Hello trid users,
some days ago i must update my python package. From previus version an
program/library directory remains with files inside. So i look at file types
remaining there. On type has file name suffix EGG. So i look for such files on
my systems.
So i run trid utility on such examples with EGG suffix. Many of the samples
are "recognized" and described with highest priority as "Python Egg" without
mime type by egg-python.trid.xml. But many are only described as "ZIP
compressed archive" with mime type application/zip by ark-zip.trid.xml (see
appended trid-v-old.txt in output).
For comparison reason i also run the file format identification utility DROID
(See
https://sourceforge.net/projects/droid/). Here the samples are recognized
generic and described as "ZIP Format" by PUID x-fmt/263. Here Egg suffix is
considered as "bad".
For comparison reason i also run file command (version 5.45) on such samples.
Here the samples are also "recognized". These are here described generic as
"Zip archive data" (see appended file-5.45.txt in output). Here also generic
application/zip mime type is shown (see appended file-i-5.45.txt in output )
and no suffix is here shown (see appended file-ext-5.45.txt in output ).
On Linux according to shared MIME-info database such samples are called " "Zip
archive" Here "application/zip" is used as mime type. The samples are just
recognized by looking for 4 byte sequence PK\003\004 at the beginning. Here 2
suffix are listed (*.zip *.zipx). That information can be seen in source
freedesktop.org.xml.in found for example on gitlab.freedesktop.org.
The samples are described correctly as ZIP. That is expressed by first XML
construct. That looks like:
<Bytes>504B0304</Bytes>
<ASCII> P K</ASCII>
<Pos>0</Pos>
The zip content can be seen by running unpacking tools (like 7z unzip see
appended 7z-l-slt.txt 7z-l.txt unzip-lv.txt unzip-Z.txt in output).
The sub classification is done by lines inside global strings section. These
looks like:
<String>TOP_LEVEL.TXTPK</String>
<String>__INIT__.PYCPK</String>
<String>PKG-INFOPK</String>
<String>ZIP-SAFEPK</String>
<String>EGG-INFO</String>
<String>S.PYCPK</String>
<String>S.TXTPK</String>
<String>SOURCE</String>
After running tridscan on undetecxted samples now i look what has changed.
One line vanished.
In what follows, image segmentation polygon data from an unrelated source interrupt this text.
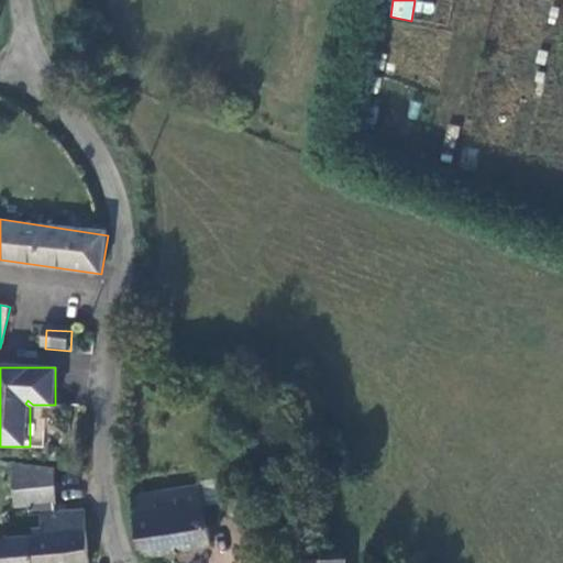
[(57,503),(55,471),(20,466),(20,504),(37,505),(57,503)]
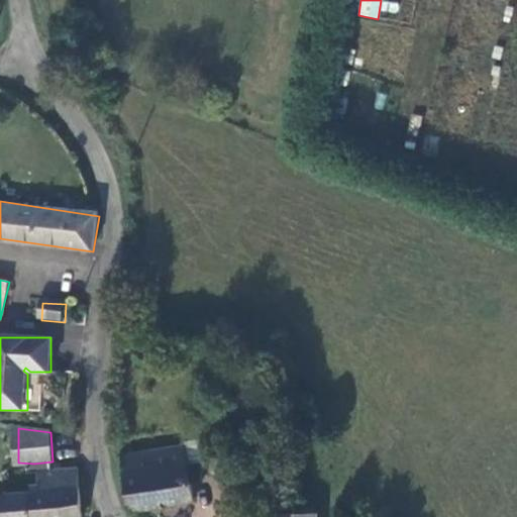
[(192,468),(188,446),(126,456),(129,496),(134,510),(197,501),(194,484),(192,468)]
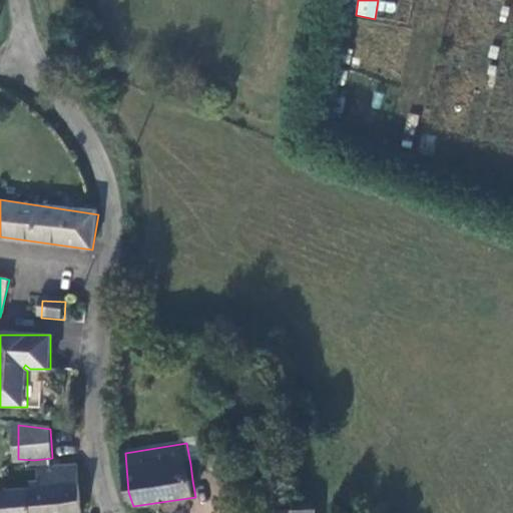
[(52,458),(34,460),(35,471),(44,471),(44,490),(1,492),(3,509),(0,509),(0,512),(85,512),(83,468),(52,469),(52,458)]
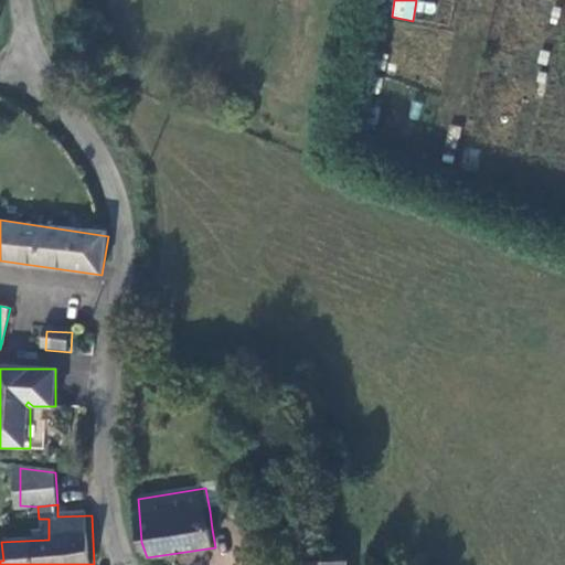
[(223,509),(210,511),(212,529),(225,526),(223,509)]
That was.
<String>__INIT__.PYCPK</String>
Most samples contain a python module with name __init__.pyc. But in some samples
(like example-21.12-py3.6.egg vboxapi-1.0-py3.11.egg) the moduel name is like
__init__.cpython-36.pyc inside __pycache__ directory and some packages (like
esptool-2.5.1-py2.7.egg) do not have simialar module.
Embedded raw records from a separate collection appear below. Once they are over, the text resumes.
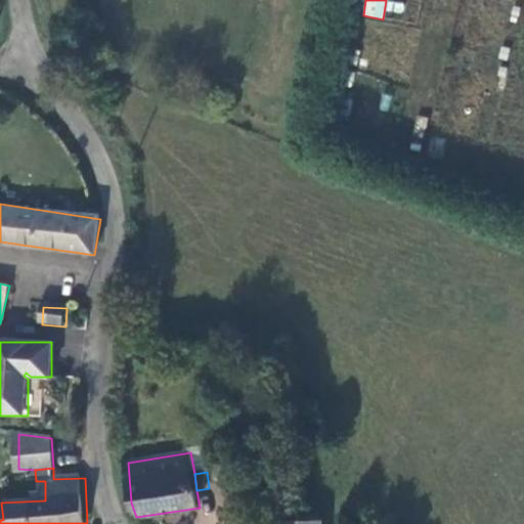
All buildings are outlined.
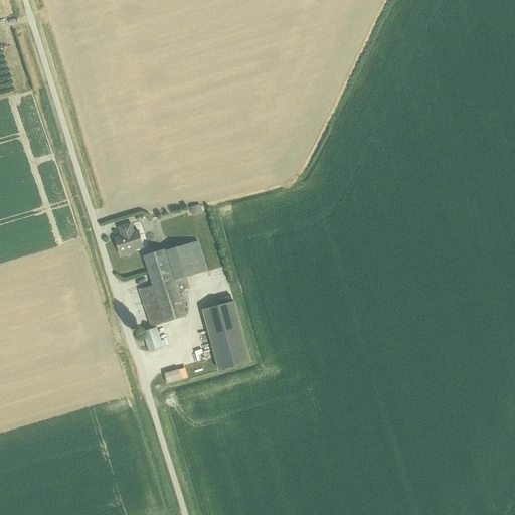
[(200,204),(189,207),(192,215),(202,212),(200,204)]
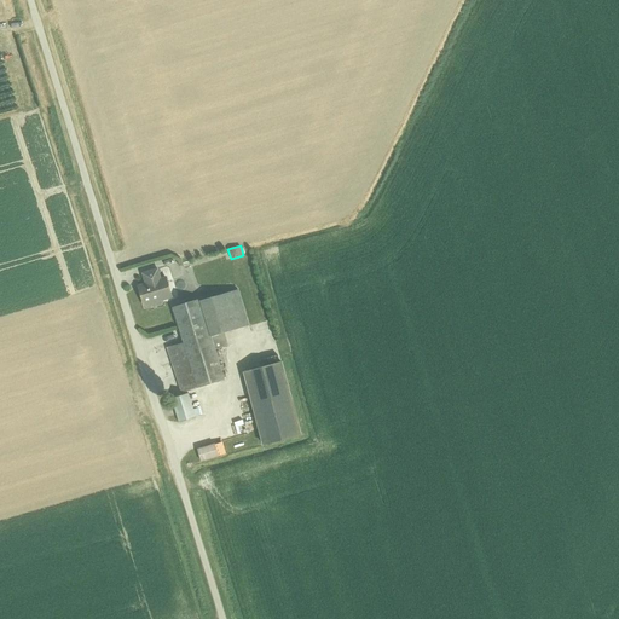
[(162,300),(172,296),(166,277),(161,278),(157,268),(143,273),(146,285),(139,288),(144,302),(162,298),(162,300)]
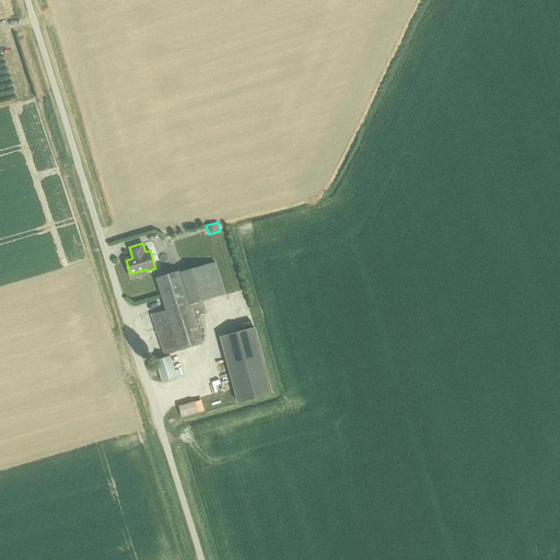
[(202,302),(225,294),(216,261),(182,272),(181,271),(156,279),(166,310),(151,314),(164,356),(202,343),(195,317),(206,313),(202,302)]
In one line the s letter befor point vainhed. The old line looks like:
<String>S.PYCPK</String>
So this now becomes like:
<String>.PYCPK</String>
In recognizeds samples i founf modues with names like:
adatags.pyc
batchtags.pyc
conftags.pyc
CppSemantics.pyc
cpptags.pyc
difftags.pyc
dtags.py
That triggereed the old line. The undetected samples also contain python
module with PYC file name suffix, but there the main names have no s character
as last character of main name.
For such files i found no mime type. But the egg are a sub class of
ZIP container. So in my opinion the pytheon eggs should at least get then the mime type of
container. So this is now expressed by line like:
<Mime>application/zip</Mime>
With the updated definition now all my inspected Pythion EGG files recognized
(see appended trid-v-new.txt in output).
TrID definition and output are stored in archive egg_.zip. I hope that
my definition can be used in future version of triddefs.
With best wishes
Jörg Jenderek